**課題 1**
一覧の冒頭から「road: (200, 460)」を含む行まで、両端の行も含めて一字一句そのまま書き写してください。画像は出力に含めないでください。

**引用文**
/---

建築図面ってなに?種類と全体像をやさしく解説!

「とりあえず図面見といて」と言われて途方に暮れた。。。

建築業界に入って間もない頃。
配属初日に先輩から何気なく「この図面、明日までに目通しといて」と渡されました。
A2サイズの紙を手にした瞬間、頭の中は「???」。

周りの先輩たちは図面をスラスラ見て、さも当然のように話している。
でも自分は、何から見ればいいかすらわからない。
「こんな分厚くて何が書いてあるかわからなものどうしたらいいんだ…」「やばい、置いていかれる…」

新人時代、こんな焦りを感じたり図面の厚さに途方にくれたことがある人も多いのではないでしょうか。

図面を読む力は、建築の現場で生きていくための『言語力』のようなもの。

\---

**入力データ**
/---

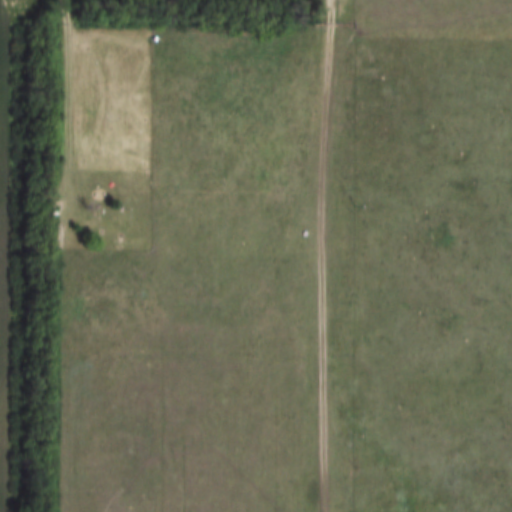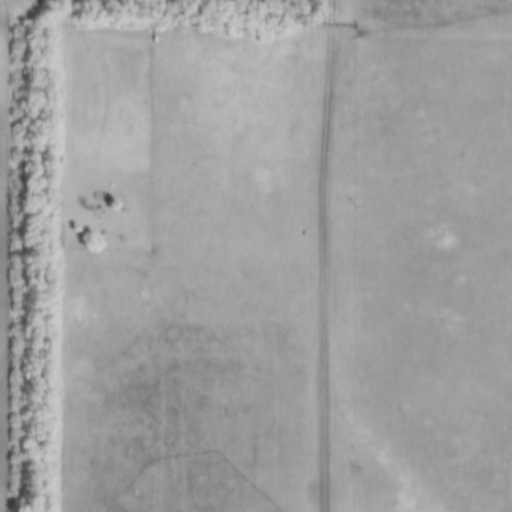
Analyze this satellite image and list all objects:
road: (51, 5)
parking lot: (328, 6)
building: (38, 208)
road: (301, 254)
road: (322, 255)
road: (200, 460)
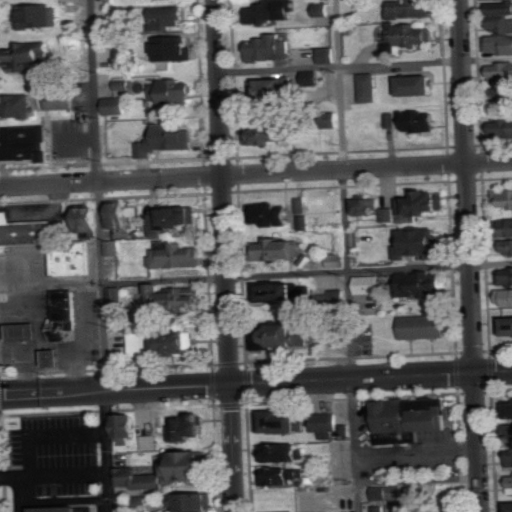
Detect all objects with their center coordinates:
building: (500, 6)
building: (411, 8)
building: (323, 9)
building: (271, 11)
building: (40, 16)
building: (170, 17)
building: (410, 35)
building: (501, 37)
building: (175, 47)
building: (271, 48)
building: (327, 55)
building: (30, 56)
road: (487, 57)
road: (278, 68)
building: (500, 71)
building: (419, 84)
building: (123, 85)
building: (371, 87)
building: (274, 90)
building: (175, 92)
building: (505, 95)
building: (64, 100)
building: (18, 105)
building: (118, 106)
building: (420, 120)
building: (503, 127)
building: (272, 133)
building: (168, 138)
road: (76, 139)
building: (27, 143)
building: (25, 145)
road: (256, 174)
road: (466, 186)
building: (504, 197)
building: (504, 197)
building: (421, 204)
building: (302, 205)
building: (302, 205)
building: (368, 205)
building: (369, 205)
building: (421, 205)
building: (272, 213)
building: (118, 214)
building: (118, 214)
building: (272, 214)
building: (389, 214)
building: (389, 215)
building: (173, 218)
building: (174, 219)
building: (87, 221)
building: (90, 221)
building: (304, 222)
building: (305, 222)
building: (508, 226)
building: (508, 226)
building: (23, 230)
building: (419, 242)
building: (420, 242)
building: (48, 244)
building: (509, 246)
building: (114, 247)
building: (114, 247)
building: (509, 247)
building: (279, 248)
building: (279, 249)
road: (103, 255)
building: (176, 255)
building: (177, 255)
road: (346, 255)
road: (224, 256)
building: (68, 258)
building: (337, 260)
building: (337, 260)
building: (506, 275)
road: (256, 276)
building: (506, 276)
building: (368, 284)
building: (423, 284)
building: (424, 284)
building: (368, 285)
building: (289, 291)
building: (289, 291)
building: (116, 296)
building: (116, 296)
building: (505, 296)
building: (175, 297)
building: (175, 297)
building: (505, 297)
building: (65, 314)
building: (506, 325)
building: (506, 325)
building: (424, 326)
building: (424, 326)
building: (27, 331)
building: (276, 335)
building: (277, 336)
building: (163, 342)
building: (163, 343)
building: (56, 357)
road: (493, 372)
road: (237, 385)
building: (511, 408)
building: (511, 410)
building: (414, 412)
building: (410, 416)
building: (281, 422)
building: (281, 422)
building: (128, 426)
building: (128, 426)
building: (331, 426)
building: (331, 426)
building: (189, 427)
building: (190, 428)
building: (511, 433)
building: (150, 442)
building: (151, 442)
road: (477, 442)
building: (282, 452)
building: (282, 452)
road: (416, 453)
building: (510, 456)
parking lot: (56, 457)
building: (510, 457)
building: (191, 465)
building: (191, 466)
building: (281, 475)
building: (281, 475)
building: (138, 478)
building: (138, 479)
building: (510, 481)
building: (511, 485)
building: (388, 492)
building: (388, 492)
building: (195, 501)
building: (143, 502)
building: (195, 502)
building: (508, 507)
building: (508, 507)
building: (61, 508)
building: (68, 509)
building: (379, 510)
building: (379, 510)
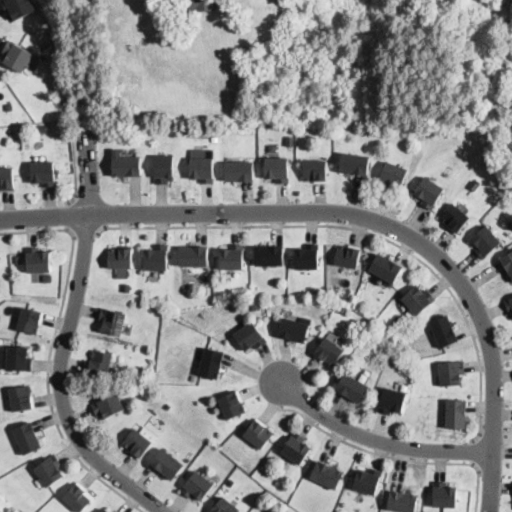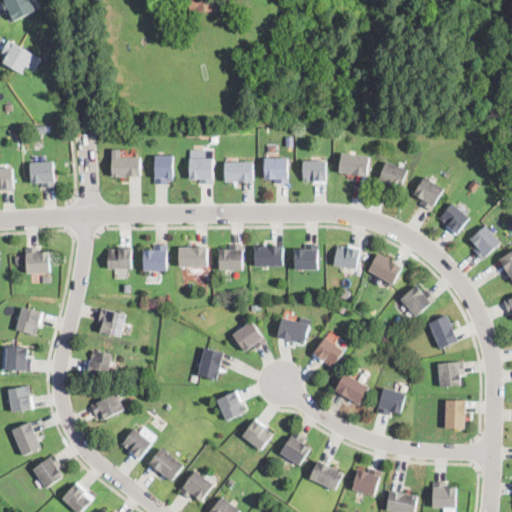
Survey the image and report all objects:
building: (203, 5)
building: (202, 6)
building: (20, 7)
building: (19, 8)
building: (16, 56)
building: (20, 56)
building: (9, 106)
building: (316, 126)
building: (41, 129)
building: (215, 140)
building: (289, 142)
building: (354, 163)
building: (125, 164)
building: (202, 164)
building: (354, 164)
building: (127, 166)
building: (164, 168)
building: (164, 168)
building: (277, 168)
building: (315, 169)
building: (202, 170)
building: (239, 170)
building: (278, 170)
road: (74, 171)
building: (239, 171)
building: (315, 171)
building: (43, 172)
building: (43, 173)
building: (393, 173)
building: (393, 176)
building: (7, 177)
building: (6, 179)
building: (474, 184)
building: (429, 192)
building: (429, 192)
road: (70, 214)
building: (455, 216)
road: (360, 217)
building: (454, 217)
road: (363, 230)
road: (85, 234)
building: (485, 240)
building: (485, 241)
building: (194, 255)
building: (269, 255)
building: (347, 255)
building: (120, 256)
building: (232, 256)
building: (269, 256)
building: (307, 256)
building: (347, 256)
building: (156, 257)
building: (194, 257)
building: (306, 257)
building: (120, 258)
building: (155, 258)
building: (232, 258)
building: (18, 259)
building: (38, 259)
building: (37, 260)
building: (508, 261)
building: (508, 263)
building: (385, 267)
building: (386, 268)
building: (127, 289)
building: (346, 294)
building: (418, 298)
building: (418, 299)
building: (509, 303)
building: (509, 305)
building: (256, 306)
building: (343, 308)
building: (29, 319)
building: (30, 320)
building: (112, 321)
building: (112, 321)
building: (293, 329)
building: (294, 329)
building: (444, 330)
building: (444, 331)
building: (249, 335)
building: (250, 336)
road: (66, 341)
building: (329, 351)
building: (328, 352)
road: (50, 353)
building: (18, 357)
building: (18, 358)
building: (100, 361)
building: (211, 362)
building: (101, 363)
building: (212, 363)
building: (451, 372)
building: (451, 373)
building: (352, 387)
building: (352, 388)
building: (21, 397)
building: (20, 398)
building: (391, 400)
building: (392, 401)
building: (231, 404)
building: (232, 404)
building: (108, 406)
building: (109, 406)
building: (456, 413)
building: (455, 414)
building: (258, 433)
building: (259, 433)
building: (27, 437)
building: (27, 438)
building: (140, 440)
road: (380, 440)
building: (140, 441)
building: (296, 447)
building: (296, 448)
road: (475, 453)
road: (391, 456)
building: (167, 463)
building: (167, 464)
building: (49, 470)
building: (49, 471)
building: (327, 474)
building: (327, 475)
building: (367, 480)
building: (367, 481)
building: (197, 485)
building: (197, 486)
building: (444, 495)
building: (78, 496)
building: (445, 496)
building: (78, 497)
building: (402, 501)
building: (402, 502)
building: (225, 505)
building: (225, 506)
building: (106, 510)
building: (107, 511)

\---

**課題 2**
建築図面についての文章を、最後の一文のあとから引き継いで書き進めてください。

**解答例 1**
Analyze this satellite image and list all objects:
road: (51, 5)
parking lot: (328, 6)
building: (38, 208)
road: (301, 254)
road: (322, 255)
road: (200, 460)

**解答例 2**
本シリーズでは、そんな「図面に自信がない新人さん」のために、図面の基本と読み方のコツをやさしく解説していきます。

建築図面とは?ざっくり言うと「建物の説明書」

建築図面は、建物を建てるために必要な情報を、図と記号で表した設計書です。
設計士、施工管理、職人、営業…立場の違う人たちが、同じ建物を同じ認識で作るために必要不可欠な「共通言語」なんです。

図面には、建物の大きさや間取り、材料、細かい納まりまで、あらゆる情報が詰まっています。
その分、「とっつきにくい」「何が書いてあるかわからない」と感じてしまうのも無理はありません。

でも大丈夫。まずは図面の『種類』と『目的』を理解することが、図面読解の第一歩です。

建築図面にはこんな種類がある(まずはここだけ覚えればOK)

数ある図面の中でも、新人がまず押さえておきたい基本の5種類を紹介します。

1. 配置図(はいちず)

建物が敷地内のどこに建つのかを示す図面。
敷地の形状、道路との関係、隣地との離れ、北の方向などが描かれています。

2. 平面図(へいめんず)

建物を真上から見た図。各階ごとに、部屋の配置や寸法、建具(ドアや窓)の位置がわかります。
最も使用頻度が高く、図面の中心ともいえる存在。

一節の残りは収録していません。